Bij schapen in Nederland komt alleen de lintworm Moniezia expansa voor. Deze witte, platte lintworm kan wel tien meter lang worden. Moniezia expansa bestaat uit een kop (scolex) en geledingen (proglottiden) die achter de kop vrij smal zijn maar naar het eind toe ongeveer 1,6 cm breed zijn. De kop heeft vier zuignappen. Elke geleding is voorzien van een mannelijk en een vrouwelijk geslachtsapparaat. De geledingen die het verst van de kop af liggen, zitten vol eieren. In de cyclus van deze lintworm komen grasmijten als tussengastheer voor. De oplettende schapenhouder kan een besmetting met deze worm herkennen aan de geledingen van de lintworm die soms als rijstekorrels op de mest zichtbaar zijn. Schapen die een besmetting hebben doorgemaakt zijn daarna immuun.
Lammeren kunnen al in de eerste levensdagen een infectie oplopen door besmette mijten op te nemen. De lintworm wordt in de dunne darm in ongeveer veertig dagen geslachtsrijp. Per dag kunnen ongeveer 75 tot 100 geledingen, waarvan elk ongeveer 12.000 eieren bevat, worden uitgescheiden. Zo produceert een lintworm dus ongeveer één miljoen eieren per dag, gedurende ongeveer een half jaar.
Symptomen. Lintworminfecties geven in de regel weinig problemen. Ze beschadigen het darmslijmvlies in lichte mate en onttrekken voedingsstoffen aan de voedselbrij in het maagdarmkanaal. Alleen bij zeer zware besmettingen kunnen verlies van eetlust, lusteloosheid, verminderde groei en een enkele keer verstoppingen optreden.

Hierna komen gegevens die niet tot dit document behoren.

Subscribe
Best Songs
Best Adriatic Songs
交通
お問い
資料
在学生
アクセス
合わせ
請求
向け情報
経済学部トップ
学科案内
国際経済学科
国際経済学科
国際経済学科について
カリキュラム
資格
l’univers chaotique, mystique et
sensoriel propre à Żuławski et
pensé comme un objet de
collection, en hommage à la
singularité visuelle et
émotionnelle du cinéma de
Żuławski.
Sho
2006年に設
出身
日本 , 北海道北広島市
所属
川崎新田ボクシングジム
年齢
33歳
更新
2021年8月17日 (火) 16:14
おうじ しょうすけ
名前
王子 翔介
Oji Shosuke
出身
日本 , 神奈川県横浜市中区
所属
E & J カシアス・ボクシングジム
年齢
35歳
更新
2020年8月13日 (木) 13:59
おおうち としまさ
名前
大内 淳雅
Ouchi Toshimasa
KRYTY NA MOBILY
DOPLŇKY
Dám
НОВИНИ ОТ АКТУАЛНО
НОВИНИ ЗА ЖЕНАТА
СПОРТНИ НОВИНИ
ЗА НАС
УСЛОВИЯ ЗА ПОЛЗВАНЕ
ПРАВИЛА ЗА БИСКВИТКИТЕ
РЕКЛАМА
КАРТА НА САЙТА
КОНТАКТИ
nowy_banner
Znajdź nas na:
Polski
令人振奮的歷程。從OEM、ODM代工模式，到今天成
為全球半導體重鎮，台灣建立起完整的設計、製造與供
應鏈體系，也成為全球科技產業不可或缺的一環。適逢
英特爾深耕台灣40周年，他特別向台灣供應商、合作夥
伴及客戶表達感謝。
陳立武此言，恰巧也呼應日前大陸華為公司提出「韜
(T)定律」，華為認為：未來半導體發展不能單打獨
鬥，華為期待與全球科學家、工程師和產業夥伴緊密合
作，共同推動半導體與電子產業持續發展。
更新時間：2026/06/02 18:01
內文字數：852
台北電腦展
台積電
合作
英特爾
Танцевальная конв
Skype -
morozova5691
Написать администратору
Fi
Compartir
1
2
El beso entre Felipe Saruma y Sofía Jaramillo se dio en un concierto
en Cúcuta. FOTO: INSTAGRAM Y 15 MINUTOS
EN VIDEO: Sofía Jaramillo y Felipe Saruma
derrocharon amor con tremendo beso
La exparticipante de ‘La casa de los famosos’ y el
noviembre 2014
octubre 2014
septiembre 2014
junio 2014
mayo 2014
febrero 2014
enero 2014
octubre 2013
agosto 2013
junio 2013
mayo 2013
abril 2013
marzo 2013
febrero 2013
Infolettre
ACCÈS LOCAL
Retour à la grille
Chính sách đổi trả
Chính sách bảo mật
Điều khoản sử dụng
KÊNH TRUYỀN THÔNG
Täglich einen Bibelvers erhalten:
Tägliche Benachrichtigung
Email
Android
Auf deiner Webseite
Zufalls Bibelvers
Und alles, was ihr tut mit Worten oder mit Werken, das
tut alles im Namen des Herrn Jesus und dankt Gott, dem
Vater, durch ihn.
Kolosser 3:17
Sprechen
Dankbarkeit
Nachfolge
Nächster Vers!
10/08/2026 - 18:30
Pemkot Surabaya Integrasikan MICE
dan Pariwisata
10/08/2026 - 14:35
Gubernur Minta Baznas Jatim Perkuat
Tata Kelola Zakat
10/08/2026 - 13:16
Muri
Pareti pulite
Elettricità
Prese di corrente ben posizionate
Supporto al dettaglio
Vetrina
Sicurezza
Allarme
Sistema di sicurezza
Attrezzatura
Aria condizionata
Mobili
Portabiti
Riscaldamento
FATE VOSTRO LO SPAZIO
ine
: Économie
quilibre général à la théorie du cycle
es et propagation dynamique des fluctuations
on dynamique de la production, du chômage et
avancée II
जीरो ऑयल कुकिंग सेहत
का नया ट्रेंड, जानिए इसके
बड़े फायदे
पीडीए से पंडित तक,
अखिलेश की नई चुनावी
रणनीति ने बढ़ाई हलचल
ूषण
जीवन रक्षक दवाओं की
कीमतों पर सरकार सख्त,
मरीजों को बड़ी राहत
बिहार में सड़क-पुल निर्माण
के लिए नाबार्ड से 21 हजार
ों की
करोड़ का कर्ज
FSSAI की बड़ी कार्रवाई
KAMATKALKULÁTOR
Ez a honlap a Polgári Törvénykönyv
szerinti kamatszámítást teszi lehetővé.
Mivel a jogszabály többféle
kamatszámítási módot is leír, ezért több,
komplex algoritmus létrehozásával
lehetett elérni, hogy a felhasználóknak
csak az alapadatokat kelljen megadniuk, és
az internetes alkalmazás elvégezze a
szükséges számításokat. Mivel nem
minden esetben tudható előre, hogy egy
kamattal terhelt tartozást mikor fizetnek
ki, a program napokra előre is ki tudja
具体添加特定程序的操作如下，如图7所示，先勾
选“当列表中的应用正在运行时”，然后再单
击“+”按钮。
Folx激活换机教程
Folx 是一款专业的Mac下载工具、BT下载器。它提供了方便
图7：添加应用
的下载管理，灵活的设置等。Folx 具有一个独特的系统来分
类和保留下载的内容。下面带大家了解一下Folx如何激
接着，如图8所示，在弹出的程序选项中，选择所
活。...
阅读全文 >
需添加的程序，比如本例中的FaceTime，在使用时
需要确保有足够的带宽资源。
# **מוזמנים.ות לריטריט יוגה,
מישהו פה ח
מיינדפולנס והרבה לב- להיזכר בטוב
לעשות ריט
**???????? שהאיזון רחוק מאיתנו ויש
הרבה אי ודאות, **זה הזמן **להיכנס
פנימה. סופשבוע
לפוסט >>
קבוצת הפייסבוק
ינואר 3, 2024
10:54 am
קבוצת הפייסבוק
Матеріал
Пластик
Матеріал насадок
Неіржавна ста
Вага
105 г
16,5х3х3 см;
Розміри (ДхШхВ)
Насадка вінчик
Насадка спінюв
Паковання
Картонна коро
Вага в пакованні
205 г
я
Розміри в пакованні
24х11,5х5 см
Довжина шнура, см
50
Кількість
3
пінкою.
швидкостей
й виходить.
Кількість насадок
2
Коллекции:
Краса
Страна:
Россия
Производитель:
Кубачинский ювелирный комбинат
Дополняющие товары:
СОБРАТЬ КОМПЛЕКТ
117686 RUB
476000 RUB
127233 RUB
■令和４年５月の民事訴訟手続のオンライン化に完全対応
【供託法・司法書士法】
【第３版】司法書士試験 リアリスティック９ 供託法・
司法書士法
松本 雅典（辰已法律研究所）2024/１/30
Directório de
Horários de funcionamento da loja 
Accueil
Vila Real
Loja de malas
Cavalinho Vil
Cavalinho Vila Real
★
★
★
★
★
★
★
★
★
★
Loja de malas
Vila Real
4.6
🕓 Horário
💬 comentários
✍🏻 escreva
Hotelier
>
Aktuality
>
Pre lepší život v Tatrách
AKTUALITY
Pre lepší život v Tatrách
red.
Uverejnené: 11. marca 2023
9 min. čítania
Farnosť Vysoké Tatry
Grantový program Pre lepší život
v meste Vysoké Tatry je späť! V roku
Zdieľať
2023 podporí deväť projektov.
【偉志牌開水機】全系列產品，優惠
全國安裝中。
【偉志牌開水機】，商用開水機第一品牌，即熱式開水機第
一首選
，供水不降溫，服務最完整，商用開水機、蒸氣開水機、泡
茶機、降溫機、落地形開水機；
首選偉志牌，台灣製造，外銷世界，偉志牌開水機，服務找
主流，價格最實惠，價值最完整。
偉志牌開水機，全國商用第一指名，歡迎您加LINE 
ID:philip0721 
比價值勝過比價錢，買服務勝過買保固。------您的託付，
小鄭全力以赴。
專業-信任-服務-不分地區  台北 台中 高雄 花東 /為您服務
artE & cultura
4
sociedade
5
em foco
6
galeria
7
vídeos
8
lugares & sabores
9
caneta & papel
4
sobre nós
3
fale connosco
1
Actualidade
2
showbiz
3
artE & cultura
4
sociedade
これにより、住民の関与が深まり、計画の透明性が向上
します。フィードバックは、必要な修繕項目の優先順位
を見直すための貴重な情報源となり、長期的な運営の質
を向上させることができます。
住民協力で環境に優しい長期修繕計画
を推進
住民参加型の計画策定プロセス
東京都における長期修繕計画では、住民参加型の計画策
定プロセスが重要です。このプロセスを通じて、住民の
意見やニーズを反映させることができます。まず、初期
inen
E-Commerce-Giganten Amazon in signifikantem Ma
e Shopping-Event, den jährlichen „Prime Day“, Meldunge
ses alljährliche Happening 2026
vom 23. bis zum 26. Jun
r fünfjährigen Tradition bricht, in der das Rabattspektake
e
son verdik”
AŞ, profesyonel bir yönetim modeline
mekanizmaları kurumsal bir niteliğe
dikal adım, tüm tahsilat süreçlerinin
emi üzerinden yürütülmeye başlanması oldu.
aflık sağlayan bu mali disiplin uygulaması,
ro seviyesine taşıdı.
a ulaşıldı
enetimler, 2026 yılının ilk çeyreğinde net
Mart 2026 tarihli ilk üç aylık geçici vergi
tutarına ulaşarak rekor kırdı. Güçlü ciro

Diagnose. Als u lintwormgeledingen op de mest ziet, weet u dat er een besmetting aanwezig is. Bij mestonderzoek zijn lintwormeieren aan hun typische vorm gemakkelijk te herkennen. Het aantal aangetoonde eieren is geen graadmeter voor de ernst van de besmetting.
Behandeling. Een behandeling is zelden nodig. Van de in ons land toegelaten maagdarmwormmiddelen werken benzimidazolen ook goed tegen lintwormen. Preparaten uit andere groepen doen dat niet.